OBIETTIVO DEL COMPITO:
Restituisci tutte queste righe come tabella Markdown con le colonne «Numero» e «Riga», omettendo quelle vuote. Nella risposta tralascia le immagini.

DATI FORNITI:
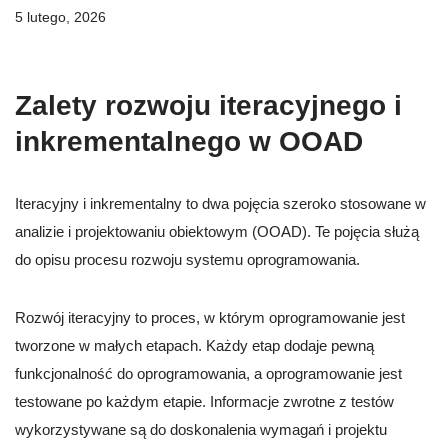
5 lutego, 2026
Zalety rozwoju iteracyjnego i
inkrementalnego w OOAD
Iteracyjny i inkrementalny to dwa pojęcia szeroko stosowane w
analizie i projektowaniu obiektowym (OOAD). Te pojęcia służą
do opisu procesu rozwoju systemu oprogramowania.
Rozwój iteracyjny to proces, w którym oprogramowanie jest
tworzone w małych etapach. Każdy etap dodaje pewną
funkcjonalność do oprogramowania, a oprogramowanie jest
testowane po każdym etapie. Informacje zwrotne z testów
wykorzystywane są do doskonalenia wymagań i projektu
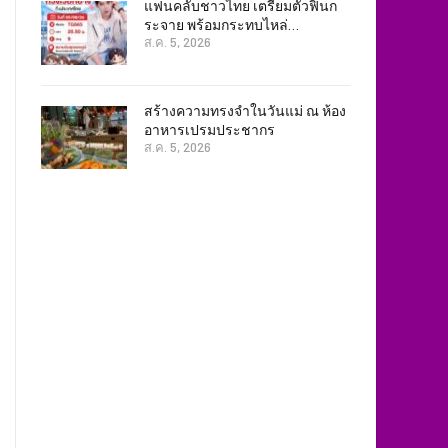
แฟนคลับชาวไทย เตรียมตัวฟินก
ระจาย พร้อมกระทบไหล่…
ส.ค. 5, 2026
สร้างความทรงจำในวันแม่ ณ ห้อง
อาหารเปรมประชากร
ส.ค. 5, 2026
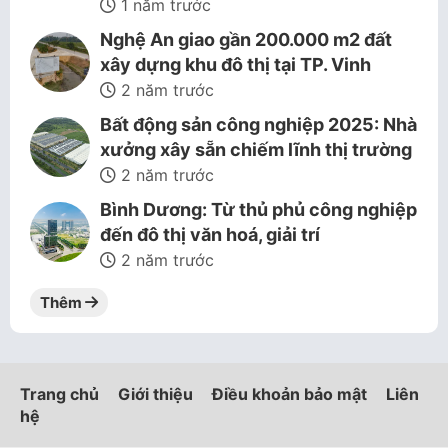
1 năm trước
Nghệ An giao gần 200.000 m2 đất
xây dựng khu đô thị tại TP. Vinh
2 năm trước
Bất động sản công nghiệp 2025: Nhà
xưởng xây sẵn chiếm lĩnh thị trường
2 năm trước
Bình Dương: Từ thủ phủ công nghiệp
đến đô thị văn hoá, giải trí
2 năm trước
Thêm
Trang chủ
Giới thiệu
Điều khoản bảo mật
Liên
hệ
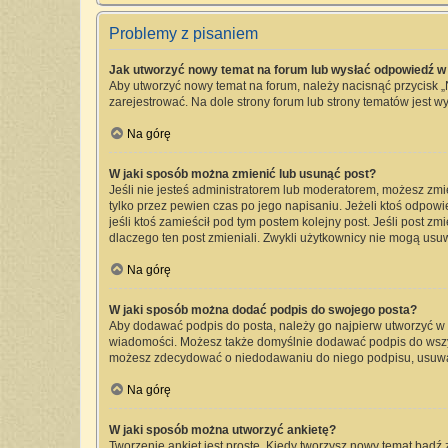
Problemy z pisaniem
Jak utworzyć nowy temat na forum lub wysłać odpowiedź w
Aby utworzyć nowy temat na forum, należy nacisnąć przycisk 
zarejestrować. Na dole strony forum lub strony tematów jest 
Na górę
W jaki sposób można zmienić lub usunąć post?
Jeśli nie jesteś administratorem lub moderatorem, możesz zmi
tylko przez pewien czas po jego napisaniu. Jeżeli ktoś odpowied
jeśli ktoś zamieścił pod tym postem kolejny post. Jeśli post zm
dlaczego ten post zmieniali. Zwykli użytkownicy nie mogą usu
Na górę
W jaki sposób można dodać podpis do swojego posta?
Aby dodawać podpis do posta, należy go najpierw utworzyć w
wiadomości. Możesz także domyślnie dodawać podpis do wszyst
możesz zdecydować o niedodawaniu do niego podpisu, usuwa
Na górę
W jaki sposób można utworzyć ankietę?
Tworzenie ankiet jest proste. Kiedy tworzysz nowy temat bądź 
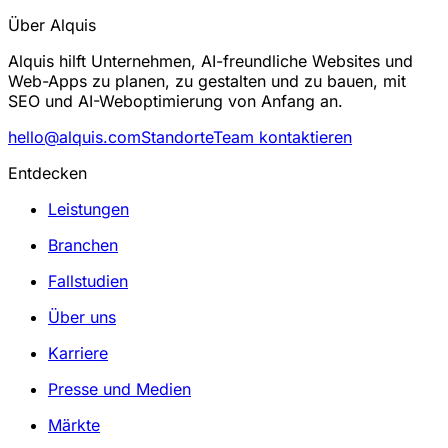
Über Alquis
Alquis hilft Unternehmen, AI-freundliche Websites und
Web-Apps zu planen, zu gestalten und zu bauen, mit
SEO und AI-Weboptimierung von Anfang an.
hello@alquis.com
Standorte
Team kontaktieren
Entdecken
Leistungen
Branchen
Fallstudien
Über uns
Karriere
Presse und Medien
Märkte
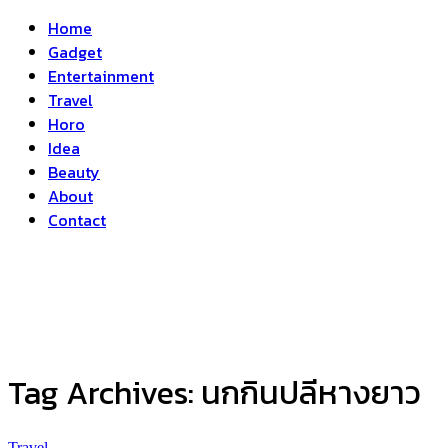
Home
Gadget
Entertainment
Travel
Horo
Idea
Beauty
About
Contact
Tag Archives:
นกกินปลีหางยาว
Travel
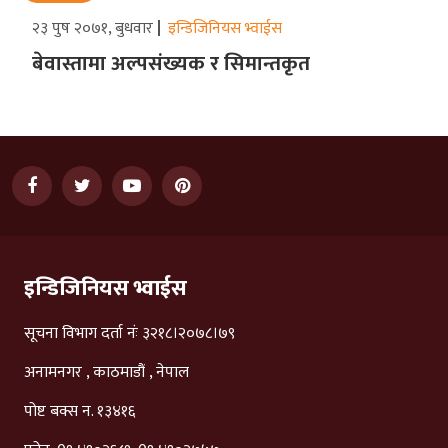
२३ पुष २०७१, बुधवार
इन्डिजिनियस भ्वाईस
बेवास्तामा अल्पसंख्यक र सिमान्तकृत
इन्डिजिनियस भ्वाईस
सूचना विभाग दर्ता नंः ३२१८।२०७८।७९
अनामनगर , काठमाडौं , नेपाल
पोष्ट बक्स न. १३४१६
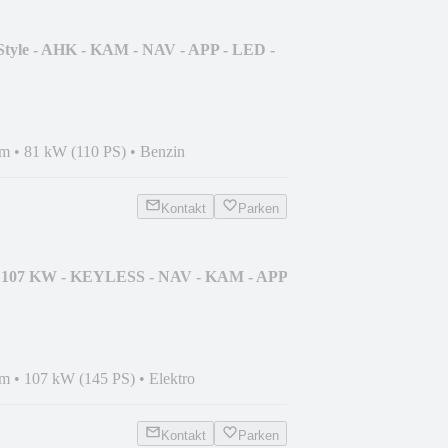
Style - AHK - KAM - NAV - APP - LED -
km
•
81 kW (110 PS)
•
Benzin
Kontakt
Parken
o 107 KW - KEYLESS - NAV - KAM - APP
km
•
107 kW (145 PS)
•
Elektro
Kontakt
Parken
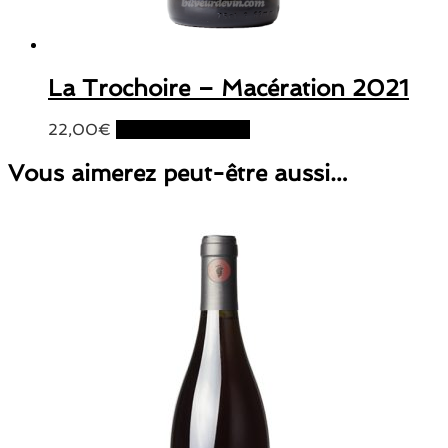
La Trochoire – Macération 2021
22,00
€
Ajouter au panier
Vous aimerez peut-être aussi…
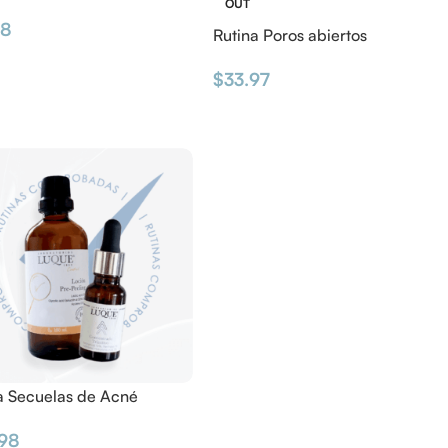
OUT
98
Rutina Poros abiertos
$
33.97
a Secuelas de Acné
98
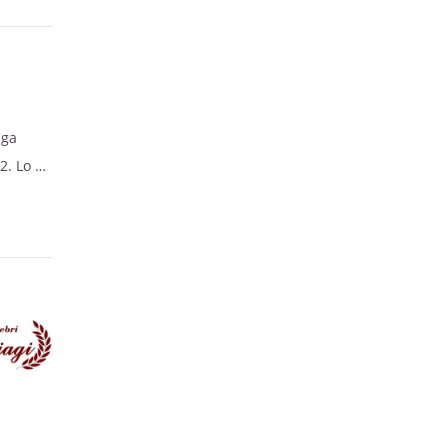
nga
12. Lo ha
 una
i,
o rese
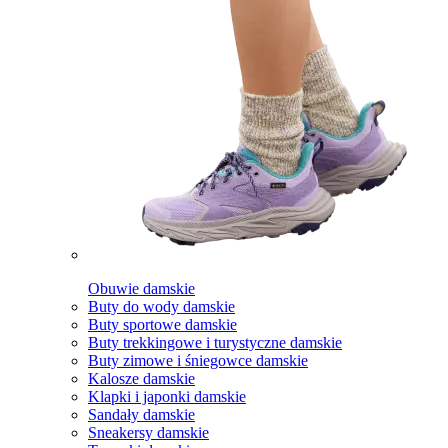
Obuwie damskie
Buty do wody damskie
Buty sportowe damskie
Buty trekkingowe i turystyczne damskie
Buty zimowe i śniegowce damskie
Kalosze damskie
Klapki i japonki damskie
Sandały damskie
Sneakersy damskie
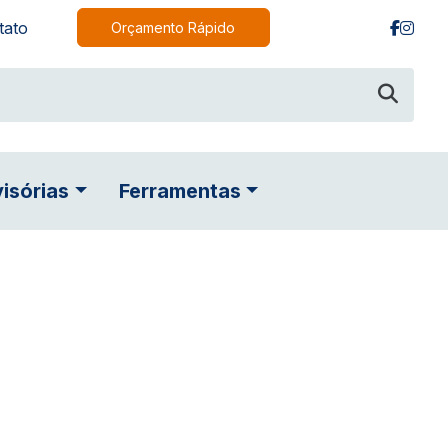
tato
Orçamento Rápido
visórias
Ferramentas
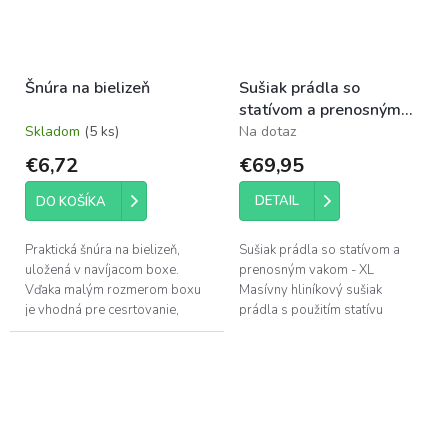
Šnúra na bielizeň
Sušiak prádla so
statívom a prenosným
vakom - XL
Skladom
(5 ks)
Na dotaz
€6,72
€69,95
DETAIL
DO KOŠÍKA
Praktická šnúra na bielizeň,
Sušiak prádla so statívom a
uložená v navíjacom boxe.
prenosným vakom - XL
Vďaka malým rozmerom boxu
Masívny hliníkový sušiak
je vhodná pre cesrtovanie,
prádla s použitím statívu
kempovanie, balkón atď.
umiestnite kdekoľvek.... Má 4
ramená, ktoré ponúkajú 20 m
šnúry. V...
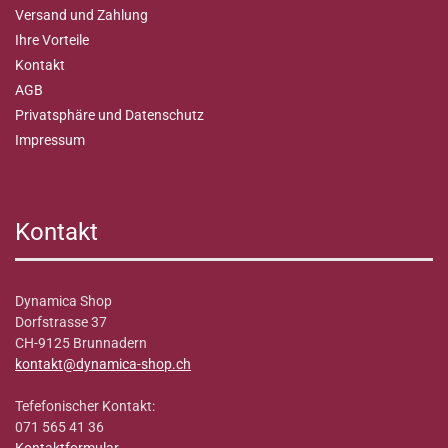
Versand und Zahlung
Ihre Vorteile
Kontakt
AGB
Privatsphäre und Datenschutz
Impressum
Kontakt
Dynamica Shop
Dorfstrasse 37
CH-9125 Brunnadern
kontakt@dynamica-shop.ch
Tefefonischer Kontakt:
071 565 41 36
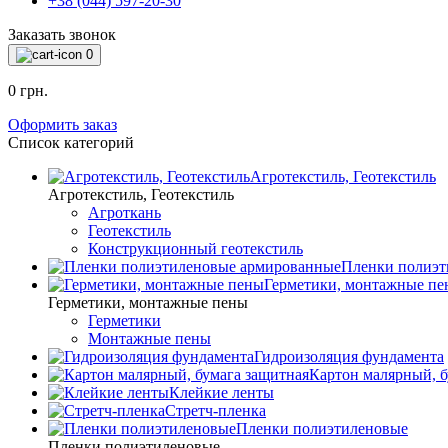
+38 (044) 597-20-30
Заказать звонок
0
0 грн.
Оформить заказ
Список категорий
Агротекстиль, Геотекстиль
Агротекстиль, Геотекстиль
Агроткань
Геотекстиль
Конструкционный геотекстиль
Пленки полиэт
Герметики, монтажные пе
Герметики, монтажные пены
Герметики
Монтажные пены
Гидроизоляция фундамента
Картон малярный, б
Клейкие ленты
Стретч-пленка
Пленки полиэтиленовые
Пленки полиэтиленовые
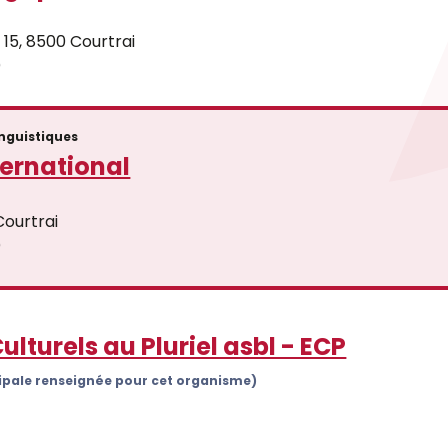
15, 8500 Courtrai
)
inguistiques
ernational
Courtrai
)
lturels au Pluriel asbl - ECP
cipale renseignée pour cet organisme)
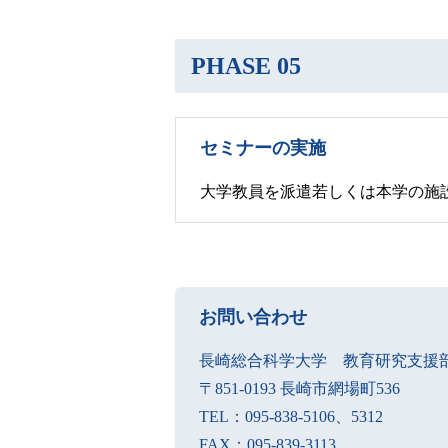
PHASE 05
セミナーの実施
大学教員を派遣若しくは本学の施
お問い合わせ
長崎総合科学大学 教育研究支援
〒851-0193 長崎市網場町536
TEL：095-838-5106、5312
FAX：095-839-3113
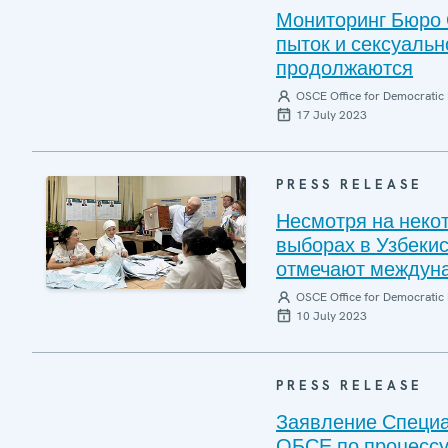
Мониторинг Бюро 
пыток и сексуальн
продолжаются
OSCE Office for Democratic 
17 July 2023
PRESS RELEASE
Несмотря на неко
выборах в Узбеки
отмечают междун
OSCE Office for Democratic 
10 July 2023
PRESS RELEASE
Заявление Специа
ОБСЕ по процессу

RISPOSTA AL COMPITO:
| Numero | Riga |
|---|---|
| 1 | 5 lutego, 2026 |
| 2 | Zalety rozwoju iteracyjnego i |
| 3 | inkrementalnego w OOAD |
| 4 | Iteracyjny i inkrementalny to dwa pojęcia szeroko stosowane w |
| 5 | analizie i projektowaniu obiektowym (OOAD). Te pojęcia służą |
| 6 | do opisu procesu rozwoju systemu oprogramowania. |
| 7 | Rozwój iteracyjny to proces, w którym oprogramowanie jest |
| 8 | tworzone w małych etapach. Każdy etap dodaje pewną |
| 9 | funkcjonalność do oprogramowania, a oprogramowanie jest |
| 10 | testowane po każdym etapie. Informacje zwrotne z testów |
| 11 | wykorzystywane są do doskonalenia wymagań i projektu |
| 12 | แฟนคลับชาวไทย เตรียมตัวฟินก |
| 13 | ระจาย พร้อมกระทบไหล่… |
| 14 | ส.ค. 5, 2026 |
| 15 | สร้างความทรงจำในวันแม่ ณ ห้อง |
| 16 | อาหารเปรมประชากร |
| 17 | ส.ค. 5, 2026 |
| 18 | 1 năm trước |
| 19 | Nghệ An giao gần 200.000 m2 đất |
| 20 | xây dựng khu đô thị tại TP. Vinh |
| 21 | 2 năm trước |
| 22 | Bất động sản công nghiệp 2025: Nhà |
| 23 | xưởng xây sẵn chiếm lĩnh thị trường |
| 24 | 2 năm trước |
| 25 | Bình Dương: Từ thủ phủ công nghiệp |
| 26 | đến đô thị văn hoá, giải trí |
| 27 | 2 năm trước |
| 28 | Thêm |
| 29 | Trang chủ |
| 30 | Giới thiệu |
| 31 | Điều khoản bảo mật |
| 32 | Liên |
| 33 | hệ |
| 34 | Problemy z pisaniem |
| 35 | Jak utworzyć nowy temat na forum lub wysłać odpowiedź w |
| 36 | Aby utworzyć nowy temat na forum, należy nacisnąć przycisk  |
| 37 | zarejestrować. Na dole strony forum lub strony tematów jest  |
| 38 | Na górę |
| 39 | W jaki sposób można zmienić lub usunąć post? |
| 40 | Jeśli nie jesteś administratorem lub moderatorem, możesz zmi |
| 41 | tylko przez pewien czas po jego napisaniu. Jeżeli ktoś odpowied |
| 42 | jeśli ktoś zamieścił pod tym postem kolejny post. Jeśli post zm |
| 43 | dlaczego ten post zmieniali. Zwykli użytkownicy nie mogą usu |
| 44 | Na górę |
| 45 | W jaki sposób można dodać podpis do swojego posta? |
| 46 | Aby dodawać podpis do posta, należy go najpierw utworzyć w |
| 47 | wiadomości. Możesz także domyślnie dodawać podpis do wszyst |
| 48 | możesz zdecydować o niedodawaniu do niego podpisu, usuwa |
| 49 | Na górę |
| 50 | W jaki sposób można utworzyć ankietę? |
| 51 | Tworzenie ankiet jest proste. Kiedy tworzysz nowy temat bądź  |
| 52 | Über Alquis |
| 53 | Alquis hilft Unternehmen, AI-freundliche Websites und |
| 54 | Web-Apps zu planen, zu gestalten und zu bauen, mit |
| 55 | SEO und AI-Weboptimierung von Anfang an. |
| 56 | hello@alquis.com |
| 57 | Standorte |
| 58 | Team kontaktieren |
| 59 | Entdecken |
| 60 | Leistungen |
| 61 | Branchen |
| 62 | Fallstudien |
| 63 | Über uns |
| 64 | Karriere |
| 65 | Presse und Medien |
| 66 | Märkte |
| 67 | Home |
| 68 | Gadget |
| 69 | Entertainment |
| 70 | Travel |
| 71 | Horo |
| 72 | Idea |
| 73 | Beauty |
| 74 | About |
| 75 | Contact |
| 76 | Tag Archives: |
| 77 | นกกินปลีหางยาว |
| 78 | Travel |
| 79 | २३ पुष २०७१, बुधवार |
| 80 | इन्डिजिनियस भ्वाईस |
| 81 | बेवास्तामा अल्पसंख्यक र सिमान्तकृत |
| 82 | इन्डिजिनियस भ्वाईस |
| 83 | सूचना विभाग दर्ता नंः ३२१८।२०७८।७९ |
| 84 | अनामनगर , काठमाडौं , नेपाल |
| 85 | पोष्ट बक्स न. १३४१६ |
| 86 | Style - AHK - KAM - NAV - APP - LED - |
| 87 | km |
| 88 | • |
| 89 | 81 kW (110 PS) |
| 90 | • |
| 91 | Benzin |
| 92 | Kontakt |
| 93 | Parken |
| 94 | o 107 KW - KEYLESS - NAV - KAM - APP |
| 95 | km |
| 96 | • |
| 97 | 107 kW (145 PS) |
| 98 | • |
| 99 | Elektro |
| 100 | Kontakt |
| 101 | Parken |
| 102 | La Trochoire – Macération 2021 |
| 103 | 22,00 |
| 104 | € |
| 105 | Ajouter au panier |
| 106 | Vous aimerez peut-être aussi… |
| 107 | OUT |
| 108 | 98 |
| 109 | Rutina Poros abiertos |
| 110 | $ |
| 111 | 33.97 |
| 112 | a Secuelas de Acné |
| 113 | 98 |
| 114 | nga |
| 115 | 12. Lo ha |
| 116 |  una |
| 117 | i, |
| 118 | o rese |
| 119 | Obuwie damskie |
| 120 | Buty do wody damskie |
| 121 | Buty sportowe damskie |
| 122 | Buty trekkingowe i turystyczne damskie |
| 123 | Buty zimowe i śniegowce damskie |
| 124 | Kalosze damskie |
| 125 | Klapki i japonki damskie |
| 126 | Sandały damskie |
| 127 | Sneakersy damskie |
| 128 | tato |
| 129 | Orçamento Rápido |
| 130 | visórias |
| 131 | Ferramentas |
| 132 | Šnúra na bielizeň |
| 133 | Sušiak prádla so |
| 134 | statívom a prenosným |
| 135 | vakom - XL |
| 136 | Skladom |
| 137 | (5 ks) |
| 138 | Na dotaz |
| 139 | €6,72 |
| 140 | €69,95 |
| 141 | DETAIL |
| 142 | DO KOŠÍKA |
| 143 | Praktická šnúra na bielizeň, |
| 144 | Sušiak prádla so statívom a |
| 145 | uložená v navíjacom boxe. |
| 146 | prenosným vakom - XL |
| 147 | Vďaka malým rozmerom boxu |
| 148 | Masívny hliníkový sušiak |
| 149 | je vhodná pre cesrtovanie, |
| 150 | prádla s použitím statívu |
| 151 | kempovanie, balkón atď. |
| 152 | umiestnite kdekoľvek.... Má 4 |
| 153 | ramená, ktoré ponúkajú 20 m |
| 154 | šnúry. V... |
| 155 | Versand und Zahlung |
| 156 | Ihre Vorteile |
| 157 | Kontakt |
| 158 | AGB |
| 159 | Privatsphäre und Datenschutz |
| 160 | Impressum |
| 161 | Kontakt |
| 162 | Dynamica Shop |
| 163 | Dorfstrasse 37 |
| 164 | CH-9125 Brunnadern |
| 165 | kontakt@dynamica-shop.ch |
| 166 | Tefefonischer Kontakt: |
| 167 | 071 565 41 36 |
| 168 | +38 (044) 597-20-30 |
| 169 | Заказать звонок |
| 170 | 0 |
| 171 | 0 грн. |
| 172 | Оформить заказ |
| 173 | Список категорий |
| 174 | Агротекстиль, Геотекстиль |
| 175 | Агротекстиль, Геотекстиль |
| 176 | Агроткань |
| 177 | Геотекстиль |
| 178 | Конструкционный геотекстиль |
| 179 | Пленки полиэт |
| 180 | Герметики, монтажные пе |
| 181 | Герметики, монтажные пены |
| 182 | Герметики |
| 183 | Монтажные пены |
| 184 | Гидроизоляция фундамента |
| 185 | Картон малярный, б |
| 186 | Клейкие ленты |
| 187 | Стретч-пленка |
| 188 | Пленки полиэтиленовые |
| 189 | Пленки полиэтиленовые |
| 190 | 15, 8500 Courtrai |
| 191 | ) |
| 192 | inguistiques |
| 193 | ernational |
| 194 | Courtrai |
| 195 | ) |
| 196 | lturels au Pluriel asbl - ECP |
| 197 | cipale renseignée pour cet organisme) |
| 198 | PHASE 05 |
| 199 | セミナーの実施 |
| 200 | 大学教員を派遣若しくは本学の施 |
| 201 | お問い合わせ |
| 202 | 長崎総合科学大学 教育研究支援 |
| 203 | 〒851-0193 長崎市網場町536 |
| 204 | TEL：095-838-5106、5312 |
| 205 | FAX：095-839-3113 |
| 206 | Мониторинг Бюро  |
| 207 | пыток и сексуальн |
| 208 | продолжаются |
| 209 | OSCE Office for Democratic  |
| 210 | 17 July 2023 |
| 211 | PRESS RELEASE |
| 212 | Несмотря на неко |
| 213 | выборах в Узбеки |
| 214 | отмечают междун |
| 215 | OSCE Office for Democratic  |
| 216 | 10 July 2023 |
| 217 | PRESS RELEASE |
| 218 | Заявление Специа |
| 219 | ОБСЕ по процессу |